• Given passage:
When you live in a small town, everyone knows everyone’s business. I spent half my senior year grounded thanks to gossipy townsfolk, all too happy to tell my parents they’d seen my car at Brad Keddy’s house when I was supposed to be at the library. And when my parents learned that Melanie Schofield threw a party when her family was out of town, culminating with a call to the RCMP and a kitchen stove on the front lawn, I got grounded. I didn’t go to the party, but I was punished for “probably thinking about it.”
During my middle school years, I was forever being told to stay away from the Nicholson boys. This was, of course, because my parents had a way of smelling trouble before it even got started. The Nicholson boys lived in a dilapidated yellow house up on the hill behind ours. As far as I could tell, they were the luckiest kids on the planet as it seemed they had no parents, and were allowed to do anything they wanted. Dwayne and Eugene Nicholson were wild cousins who rode their bikes at high speed around the neighbourhood, throwing stuff and picking fights – two of the things that scared me most about boys.

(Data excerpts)

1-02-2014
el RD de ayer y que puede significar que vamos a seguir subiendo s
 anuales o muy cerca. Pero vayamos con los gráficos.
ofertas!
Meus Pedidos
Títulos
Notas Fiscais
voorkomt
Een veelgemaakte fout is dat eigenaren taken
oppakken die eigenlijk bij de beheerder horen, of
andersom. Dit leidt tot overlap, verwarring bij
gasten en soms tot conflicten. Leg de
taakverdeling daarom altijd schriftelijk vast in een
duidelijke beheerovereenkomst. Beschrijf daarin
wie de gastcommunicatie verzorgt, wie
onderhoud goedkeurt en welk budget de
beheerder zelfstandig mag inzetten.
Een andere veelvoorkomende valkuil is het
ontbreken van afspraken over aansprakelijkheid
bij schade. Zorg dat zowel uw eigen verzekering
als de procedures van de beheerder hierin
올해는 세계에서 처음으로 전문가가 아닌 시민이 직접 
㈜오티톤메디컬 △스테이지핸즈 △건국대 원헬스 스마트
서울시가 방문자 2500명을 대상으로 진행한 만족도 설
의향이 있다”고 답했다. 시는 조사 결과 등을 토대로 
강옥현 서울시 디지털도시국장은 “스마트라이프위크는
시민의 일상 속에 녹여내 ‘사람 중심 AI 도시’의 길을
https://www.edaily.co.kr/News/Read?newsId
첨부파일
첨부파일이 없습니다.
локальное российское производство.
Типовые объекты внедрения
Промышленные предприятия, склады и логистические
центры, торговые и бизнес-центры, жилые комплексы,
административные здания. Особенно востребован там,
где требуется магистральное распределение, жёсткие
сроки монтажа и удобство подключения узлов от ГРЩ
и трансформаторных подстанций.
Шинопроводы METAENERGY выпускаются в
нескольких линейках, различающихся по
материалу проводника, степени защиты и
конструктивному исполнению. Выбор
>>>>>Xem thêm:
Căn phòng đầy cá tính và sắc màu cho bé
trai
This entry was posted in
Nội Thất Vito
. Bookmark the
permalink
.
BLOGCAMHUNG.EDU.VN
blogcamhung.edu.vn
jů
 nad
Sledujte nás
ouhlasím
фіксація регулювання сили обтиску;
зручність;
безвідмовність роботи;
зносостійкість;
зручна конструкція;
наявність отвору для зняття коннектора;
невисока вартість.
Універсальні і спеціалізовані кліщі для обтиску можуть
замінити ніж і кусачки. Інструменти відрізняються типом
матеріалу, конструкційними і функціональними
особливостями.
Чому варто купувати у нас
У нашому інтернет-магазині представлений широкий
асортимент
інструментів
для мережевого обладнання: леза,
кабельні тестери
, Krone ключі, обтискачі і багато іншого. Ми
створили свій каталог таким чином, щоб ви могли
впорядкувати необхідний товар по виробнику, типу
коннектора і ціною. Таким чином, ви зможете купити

...

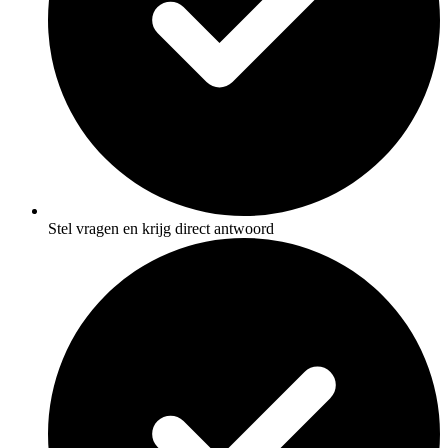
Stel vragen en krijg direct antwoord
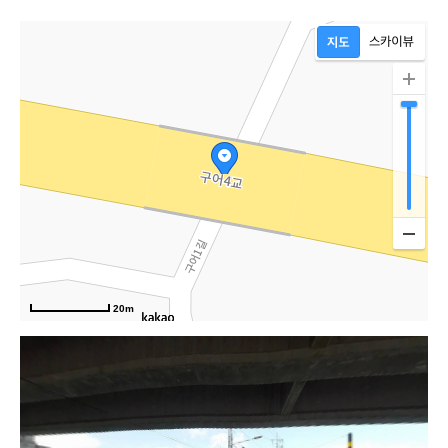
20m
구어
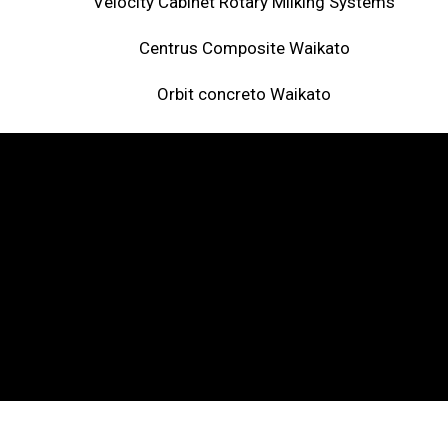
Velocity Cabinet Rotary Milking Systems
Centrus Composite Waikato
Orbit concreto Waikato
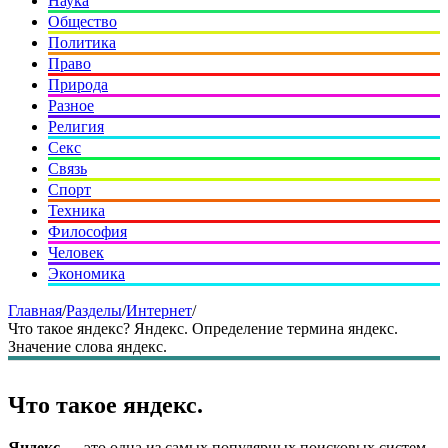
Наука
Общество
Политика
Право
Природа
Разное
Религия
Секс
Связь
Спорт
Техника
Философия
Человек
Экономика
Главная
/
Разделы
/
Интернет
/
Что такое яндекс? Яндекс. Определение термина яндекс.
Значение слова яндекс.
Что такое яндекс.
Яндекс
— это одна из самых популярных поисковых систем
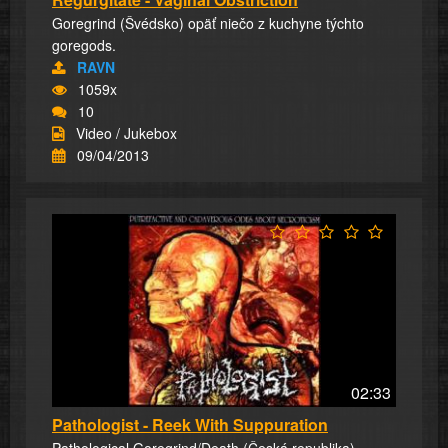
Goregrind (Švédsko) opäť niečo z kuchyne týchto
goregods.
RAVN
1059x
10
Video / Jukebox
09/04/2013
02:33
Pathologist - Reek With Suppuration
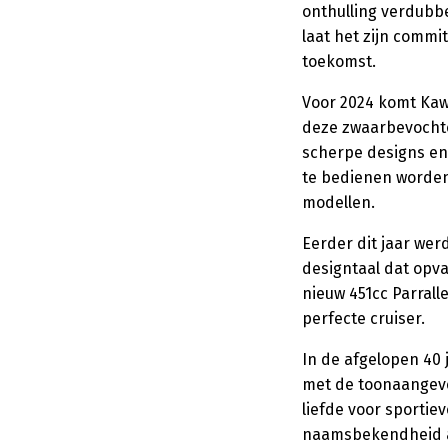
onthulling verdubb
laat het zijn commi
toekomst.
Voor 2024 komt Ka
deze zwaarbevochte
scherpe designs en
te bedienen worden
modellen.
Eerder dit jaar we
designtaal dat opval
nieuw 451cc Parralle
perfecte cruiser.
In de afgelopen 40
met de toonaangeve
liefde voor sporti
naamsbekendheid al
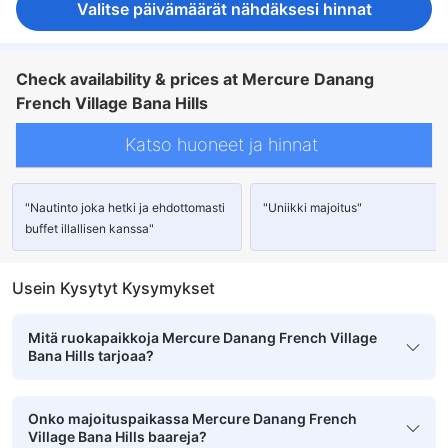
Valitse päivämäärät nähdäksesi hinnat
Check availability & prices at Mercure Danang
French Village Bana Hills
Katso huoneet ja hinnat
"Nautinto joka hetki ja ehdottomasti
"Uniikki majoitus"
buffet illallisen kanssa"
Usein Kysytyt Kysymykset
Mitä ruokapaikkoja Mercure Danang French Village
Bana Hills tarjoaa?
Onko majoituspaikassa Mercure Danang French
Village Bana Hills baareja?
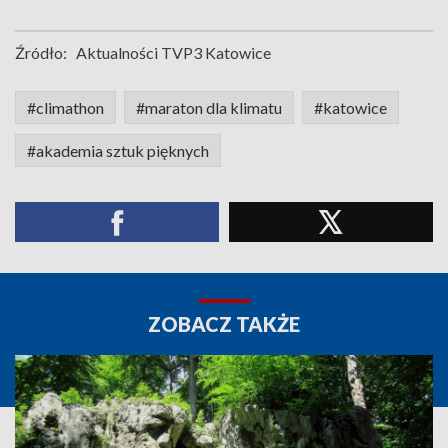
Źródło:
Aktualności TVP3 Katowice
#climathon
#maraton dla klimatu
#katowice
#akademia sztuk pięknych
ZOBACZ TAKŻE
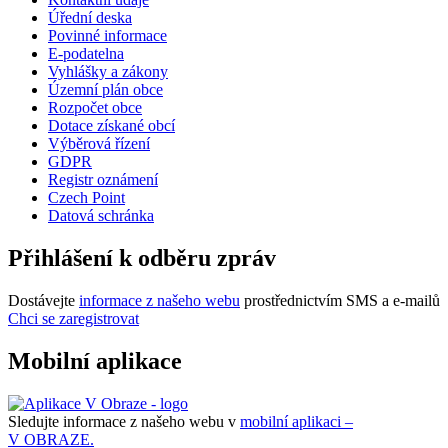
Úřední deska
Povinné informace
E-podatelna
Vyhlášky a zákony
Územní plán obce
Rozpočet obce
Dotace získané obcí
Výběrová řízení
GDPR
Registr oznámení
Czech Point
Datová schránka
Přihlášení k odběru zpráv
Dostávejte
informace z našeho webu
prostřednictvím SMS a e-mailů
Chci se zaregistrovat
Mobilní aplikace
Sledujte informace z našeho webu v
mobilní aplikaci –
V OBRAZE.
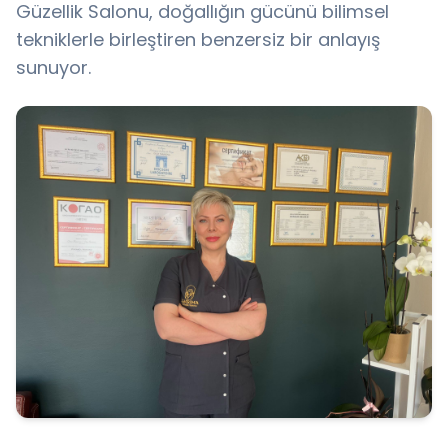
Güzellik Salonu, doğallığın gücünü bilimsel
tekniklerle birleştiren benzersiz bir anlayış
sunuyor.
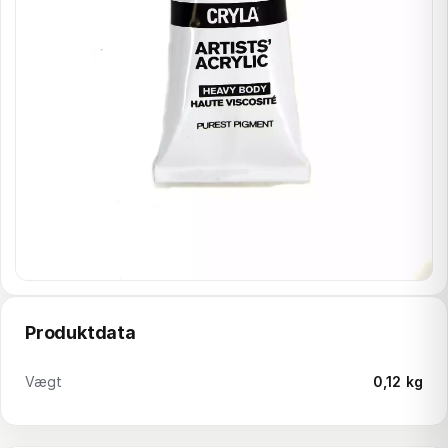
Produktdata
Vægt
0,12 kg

---

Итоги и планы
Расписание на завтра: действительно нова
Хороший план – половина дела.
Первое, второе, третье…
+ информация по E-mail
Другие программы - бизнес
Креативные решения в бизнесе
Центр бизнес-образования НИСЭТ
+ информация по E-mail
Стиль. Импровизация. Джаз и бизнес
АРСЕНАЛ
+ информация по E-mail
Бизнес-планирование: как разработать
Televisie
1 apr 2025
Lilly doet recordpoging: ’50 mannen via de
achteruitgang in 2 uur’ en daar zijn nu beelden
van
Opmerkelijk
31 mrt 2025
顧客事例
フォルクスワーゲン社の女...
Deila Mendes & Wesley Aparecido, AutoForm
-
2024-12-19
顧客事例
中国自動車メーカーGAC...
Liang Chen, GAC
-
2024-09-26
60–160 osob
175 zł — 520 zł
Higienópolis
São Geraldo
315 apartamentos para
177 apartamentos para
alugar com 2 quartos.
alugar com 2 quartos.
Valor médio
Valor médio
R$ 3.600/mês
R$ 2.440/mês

• Task instructions:
Please update the small-town passage between "During my middle" and "most about boys.", inclusive, swapping "yellow" for "blue", and write out the result.

• Answer section:
During my middle school years, I was forever being told to stay away from the Nicholson boys. This was, of course, because my parents had a way of smelling trouble before it even got started. The Nicholson boys lived in a dilapidated blue house up on the hill behind ours. As far as I could tell, they were the luckiest kids on the planet as it seemed they had no parents, and were allowed to do anything they wanted. Dwayne and Eugene Nicholson were wild cousins who rode their bikes at high speed around the neighbourhood, throwing stuff and picking fights – two of the things that scared me most about boys.